*** Opening of Provided passage ***

Affirmed and Opinion Filed December 28, 2022

In The Court of Appeals Fifth District of Texas at Dallas No. 05-21-00758-CV

YVETTE BRANCH, Appellant V. LAURA MCCASKILL, COLDWELL BANKER RESIDENTIAL BROKERAGE COMPANY, AND NRT TEXAS, LLC, Appellees

On Appeal from the 192nd District Court Dallas County, Texas Trial Court Cause No. DC-20-00311

MEMORANDUM OPINION Before Justices Myers, Pedersen, III, and Garcia Opinion by Justice Pedersen, III Appellant challenges the trial court’s judgment awarding attorney’s fees to

appellees. The trial court considered evidence of attorney’s fees after having

previously granted motions for summary judgment on the merits in favor of

appellees. Appellant presents three issues here, asserting the trial court erred by

awarding attorney’s fees: (1) pursuant to contract; (2) pursuant to the Texas

Deceptive Trade Practices-Consumer Protection Act (DTPA); and (3) that were not

reasonable and necessary. We overrule appellant’s first and third issues. We need not and do not decide appellant’s second issue. See TEX. R. APP. P. 47.1. We affirm

the trial court’s judgment awarding attorney’s fees to appellees.

Factual background

Non-parties Mathew and Katherine Bergin entered into a “TREC One to Four

Family Residential Contract (Resale)” with appellant Yvette Branch for the sale of

real property. Appellees—Laura McCaskill, Coldwell Banker Residential Brokerage

Company, and NRT Texas, LLC—represented the Bergins in the transaction.

Appellant was represented by her own real estate agent and broker when she

executed the contract with the Bergins. Appellees never represented appellant.

Appellant failed to close the deal. In response, the Bergins—in another

lawsuit1—sued appellant for specific performance. Soon after the deal foundered,

appellant shut off utilities at the property, moved to Georgia, and left the property

vacant.

Months later, appellant and the Bergins reaffirmed the original contract in a

mediated Rule 11 agreement,2 which stated, in pertinent part, that the parties would:

(1) reaffirm the contract for the property; (2) close on the property on or before

January 29, 2018; (3) turn on the electricity and water at the property in appellant’s

name and at her expense; (4) deliver the key to the property to the buyers’ lawyer in

1 Mathew Bergin and Katherine Bergin v. Yvette Branch, Cause No. DC-17-07239, In the 191st District Court of Dallas County, Texas. 2 TEX. R. CIV. P. 11 (“agreements to be in writing”).

–2– trust to be delivered to the buyers’ agent (McCaskill) to facilitate entry by the buyers’

inspectors and appraisers; and (5) have the property re-inspected for any additional

damages since the initial inspection. The settlement agreement does not prohibit the

Bergins or appellees from entering the property.

McCaskill was entrusted with a key to the property and visited it several times

to facilitate the sale. She allowed at various times the Bergins, gas-company

workers, and inspectors into the property. During one of McCaskill’s visits, damage,

possibly caused by mold, was discovered in a laundry room. Appellees did not notify

appellant of the damage. During one visit, the Bergins bought three space-heaters

and left them in the home to avoid damage from cold temperatures. Later, appellant

argued in the hearing on appellees’ motions for summary judgment that “in the

meantime, Ms. McCaskill allowed the buyers to set up heaters in the home which,

you know, adding heat to mold is certainly going to exacerbate the problem. And so

any damage that was caused in between those days is the fault of the—of Ms.

*** Close of Provided passage ***
*** Opening of Data to examine ***

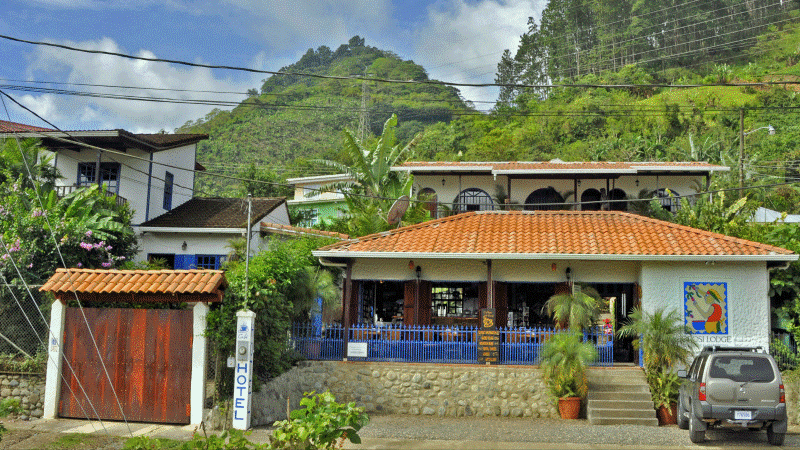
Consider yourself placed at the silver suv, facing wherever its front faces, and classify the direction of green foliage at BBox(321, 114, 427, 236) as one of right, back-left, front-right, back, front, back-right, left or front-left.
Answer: front-left

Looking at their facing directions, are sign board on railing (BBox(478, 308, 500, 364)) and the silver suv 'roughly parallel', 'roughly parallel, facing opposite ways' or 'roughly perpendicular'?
roughly parallel, facing opposite ways

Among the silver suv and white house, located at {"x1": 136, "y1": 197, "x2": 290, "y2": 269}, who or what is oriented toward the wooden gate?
the white house

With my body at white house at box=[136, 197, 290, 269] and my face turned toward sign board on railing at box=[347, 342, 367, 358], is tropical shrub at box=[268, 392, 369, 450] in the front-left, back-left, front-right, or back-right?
front-right

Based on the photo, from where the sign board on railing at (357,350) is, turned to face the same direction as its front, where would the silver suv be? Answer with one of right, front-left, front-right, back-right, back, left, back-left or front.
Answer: front-left

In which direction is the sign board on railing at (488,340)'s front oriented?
toward the camera

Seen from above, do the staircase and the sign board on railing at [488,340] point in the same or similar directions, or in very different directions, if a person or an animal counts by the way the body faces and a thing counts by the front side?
same or similar directions

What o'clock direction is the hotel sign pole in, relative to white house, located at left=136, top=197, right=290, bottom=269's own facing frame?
The hotel sign pole is roughly at 12 o'clock from the white house.

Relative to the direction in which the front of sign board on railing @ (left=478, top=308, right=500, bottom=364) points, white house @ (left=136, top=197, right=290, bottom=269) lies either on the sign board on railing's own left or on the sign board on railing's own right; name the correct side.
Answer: on the sign board on railing's own right

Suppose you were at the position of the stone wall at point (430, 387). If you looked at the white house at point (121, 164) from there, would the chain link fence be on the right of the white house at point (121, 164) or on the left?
left

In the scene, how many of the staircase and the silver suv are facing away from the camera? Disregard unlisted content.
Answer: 1

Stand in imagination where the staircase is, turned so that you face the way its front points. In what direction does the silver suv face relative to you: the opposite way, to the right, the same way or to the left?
the opposite way

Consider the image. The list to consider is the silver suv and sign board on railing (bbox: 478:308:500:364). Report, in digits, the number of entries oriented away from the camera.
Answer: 1

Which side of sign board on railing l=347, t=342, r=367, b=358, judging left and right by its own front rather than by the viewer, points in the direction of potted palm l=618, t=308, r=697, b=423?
left

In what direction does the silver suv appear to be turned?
away from the camera

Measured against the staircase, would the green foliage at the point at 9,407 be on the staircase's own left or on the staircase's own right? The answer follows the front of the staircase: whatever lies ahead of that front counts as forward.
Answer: on the staircase's own right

*** Close of Data to examine ***

Problems to solve –
1 > Under the Rule 11 agreement in the court opinion, by what date were the parties to close on the property?
2 > Carry the court opinion forward from the point where its text stops.

Responses –
1 > On or before January 29, 2018.

2 >
McCaskill. That’s the basis of our case.”

Procedural background

Appellant alleged in her first amended petition claims for violations of the

DTPA,3 fraud by non-disclosure, trespass, negligent misrepresentation, negligence,

3 TEX. BUS. & COM. CODE ANN. §17.41 et seq.

–3– gross negligence, tortious interference, civil conspiracy, fraudulent concealment,

breach of fiduciary duty, and vicarious liability. Appellant alleged mental anguish.

Appellant sought compensatory and exemplary damages.

Appellees’ answer contained a general denial and affirmative defenses.

Subsequently, appellees filed a combined traditional and no-evidence

summary judgment motion. In their traditional motion for summary judgment,

appellees argued the DTPA is not available against them in this case; appellant was

not a DTPA consumer; appellant’s claims for fraud by non-disclosure and negligent

misrepresentation fail because appellees did not fail to disclose any facts to

appellant; appellant’s claim for breach of fiduciary duty fails because appellees were

not fiduciaries of appellant; appellant’s negligence and gross negligence claims fail

because appellees did not owe a duty to appellant; appellant’s trespass claim fails

because appellant specifically granted access to the property to the appellees; and

appellant’s tortious interference claim fails as a matter of law. Appellees argued in

their no-evidence motion for summary judgment that no evidence supported

appellant’s claims of negligence, gross negligence, breach of fiduciary duty,

violation of the DTPA, civil conspiracy, trespass, tortious interference, fraud by non-

disclosure, or negligent misrepresentation.

In response to appellees’ motion for traditional summary judgment, appellant

argued the DTPA applies to appellees; appellant is a DTPA consumer; and appellees

owed a legal duty to appellant for purposes of negligence and gross negligence. In

–4– appellant’s response to the no-evidence motion for summary judgment, she argued

evidence supported her claims for negligence, gross negligence, and violation of the

DTPA.

The trial court granted both of appellees’ motions for summary judgment,

ruled that appellant take nothing from appellees, held appellees were entitled to

attorney’s fees, and reserved the issue of appellees’ claims for attorney’s fees—

including under section 17 of the contract and under section 17.50(c) of the

DTPA4—for future hearing.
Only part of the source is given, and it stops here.